Then another short day, 45 kms, getting to the city of Satna - transport hub of north-eastern Madhya Pradesh. But despite this easiness I felt so lethargic I had to indulge in another rest day... which ended up being another geohash day. For those who have been reading these blogs for the last 11 months and still don't know what I'm talking about here, geohashing is the act of reaching a coordinate within a graticule (a degree of latitude by a degree of longitude) which has been randomly generated for each day using the Dow Jones Stock Index opening price.
Why? Well I've never understood people who say they just want to make life easy. Life already is easy! Financially unstressed educated white guys like me have nothing on the real people of the world. So, rather than devote my life to selfless acts of charity (which would be the sensible thing to do) I make my life more difficult and interesting by attempting to reach meaningless locations randomly scattered on the Earth's surface. This particular geohash involved a lot of mud, but ended in butterscotch icecream.
Leaving Satna I experienced the payoff from the 'rest day' - riding twice as far as intended and finally putting me beyond the reach of the horrifyingly bad tasting water of northern MP, so disgusting it seems to violate our current understanding of the universe. It's almost as bad as Adelaide water. I could now escape my diabolical choice between dehydration and regurgitation.

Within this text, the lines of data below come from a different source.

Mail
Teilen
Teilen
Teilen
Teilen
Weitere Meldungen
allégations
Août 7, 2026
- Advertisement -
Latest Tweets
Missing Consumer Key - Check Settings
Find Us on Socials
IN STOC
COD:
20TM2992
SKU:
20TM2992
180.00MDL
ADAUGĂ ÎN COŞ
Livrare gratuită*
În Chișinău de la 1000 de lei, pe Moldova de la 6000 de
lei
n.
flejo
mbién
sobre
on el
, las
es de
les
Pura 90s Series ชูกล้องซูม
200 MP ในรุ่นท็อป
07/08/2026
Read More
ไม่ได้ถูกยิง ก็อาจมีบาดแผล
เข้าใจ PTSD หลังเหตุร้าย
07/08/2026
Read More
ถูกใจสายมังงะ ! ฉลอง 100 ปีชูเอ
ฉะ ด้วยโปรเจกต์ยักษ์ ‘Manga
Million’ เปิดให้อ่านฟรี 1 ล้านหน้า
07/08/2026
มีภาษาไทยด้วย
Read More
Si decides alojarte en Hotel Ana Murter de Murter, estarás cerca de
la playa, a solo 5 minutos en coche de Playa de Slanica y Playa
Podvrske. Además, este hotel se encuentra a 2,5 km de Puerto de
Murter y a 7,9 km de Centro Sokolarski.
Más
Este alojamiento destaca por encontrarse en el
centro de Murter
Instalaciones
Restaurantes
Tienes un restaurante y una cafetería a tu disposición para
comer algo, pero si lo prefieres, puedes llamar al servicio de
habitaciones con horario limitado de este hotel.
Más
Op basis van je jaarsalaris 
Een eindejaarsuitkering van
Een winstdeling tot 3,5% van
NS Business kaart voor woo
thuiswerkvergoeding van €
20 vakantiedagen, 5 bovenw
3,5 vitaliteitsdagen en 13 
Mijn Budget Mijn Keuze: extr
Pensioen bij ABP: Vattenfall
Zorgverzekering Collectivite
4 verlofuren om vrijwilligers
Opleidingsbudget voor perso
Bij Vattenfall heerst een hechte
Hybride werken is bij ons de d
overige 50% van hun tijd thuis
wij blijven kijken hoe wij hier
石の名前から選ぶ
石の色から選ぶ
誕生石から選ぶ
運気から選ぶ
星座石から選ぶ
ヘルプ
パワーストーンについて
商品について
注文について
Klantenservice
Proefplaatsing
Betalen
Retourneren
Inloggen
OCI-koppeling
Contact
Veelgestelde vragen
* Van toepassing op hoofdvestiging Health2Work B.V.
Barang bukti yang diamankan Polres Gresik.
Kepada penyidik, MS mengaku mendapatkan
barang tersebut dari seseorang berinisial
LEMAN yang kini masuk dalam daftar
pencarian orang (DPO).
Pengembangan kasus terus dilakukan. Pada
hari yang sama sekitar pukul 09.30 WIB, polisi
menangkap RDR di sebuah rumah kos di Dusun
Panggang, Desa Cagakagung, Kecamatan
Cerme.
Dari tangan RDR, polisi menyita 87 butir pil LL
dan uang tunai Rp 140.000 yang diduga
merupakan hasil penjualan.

The 150 km ride to Khajuraho was one of the most spectacular of my trip so far. The gentle undulations beneath overhanging tree branches punctuated by small villages clustered around intersections and river crossings gave way to brief barren badlands and then, suddenly, a wet rainforest replete with rushing waterfalls and deadly tigers. Enjoying a drenched glide downhill I emerged into the surrounds of tenth century erotic carvings and another confrontation with tourist culture.